Using the Atacama Large Millimeter/submillimeter Array in Chile, astronomers got a close-up of comet C/2014 UN271 and found it spewing jets of carbon monoxide gas. The icy behemoth is roughly 85 miles across — more than ten times larger than any other known comet — giving scientists a rare look at how a giant from the outer solar system behaves as it warms.

#9Diggers at Cape Canaveral Unearth Centuries of Native American Life

University of Central Florida students and faculty are excavating the DeSoto site at Cape Canaveral Space Force Station, uncovering a way of life dating to the Malabar II Period, roughly 900 to 1565 A.D. Among the finds: pottery sherds, the remains of turtles, shark, and black drum, and tools like conch-shell hammers and shark-tooth knives used to prepare food — all in the shadow of America's rocket launch pads.

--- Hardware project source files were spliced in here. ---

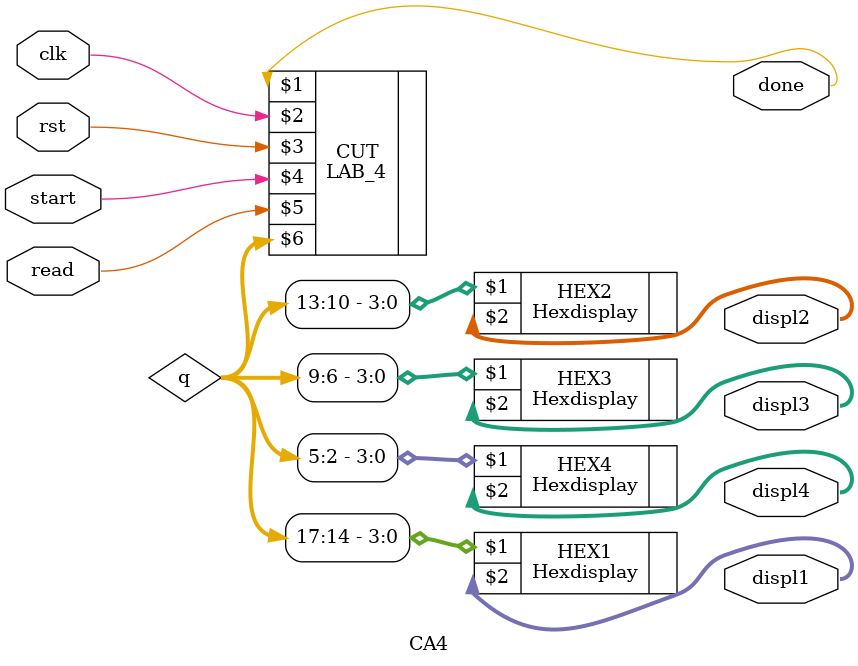
<source format=v>
`include"Hexdisplay.v"
`include"LAB_4.vo"

module CA4(
	input clk, rst, start, read,
	output[6:0] displ1, displ2, displ3, displ4,output done);

	wire[17:0]q;
	Hexdisplay HEX1(q[17:14], displ1);
	Hexdisplay HEX2(q[13:10], displ2);
	Hexdisplay HEX3(q[9:6], displ3);
	Hexdisplay HEX4(q[5:2], displ4);
	LAB_4 CUT(done, clk, rst, start, read, q);
	
endmodule

</source>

#10UN Shipping Agency Hits Pause on Evacuations After Attack Off Oman

The International Maritime Organization temporarily suspended its vessel-evacuation operation after a ship was attacked off the coast of Oman, with Secretary-General Arsenio Dominguez saying the pause is to confirm safety guarantees still hold for ships in the region. Oddly, the targeted vessel had already cleared the Strait of Hormuz and wasn't even part of the IMO's evacuation framework — underscoring how jittery the world's most important shipping lane has become.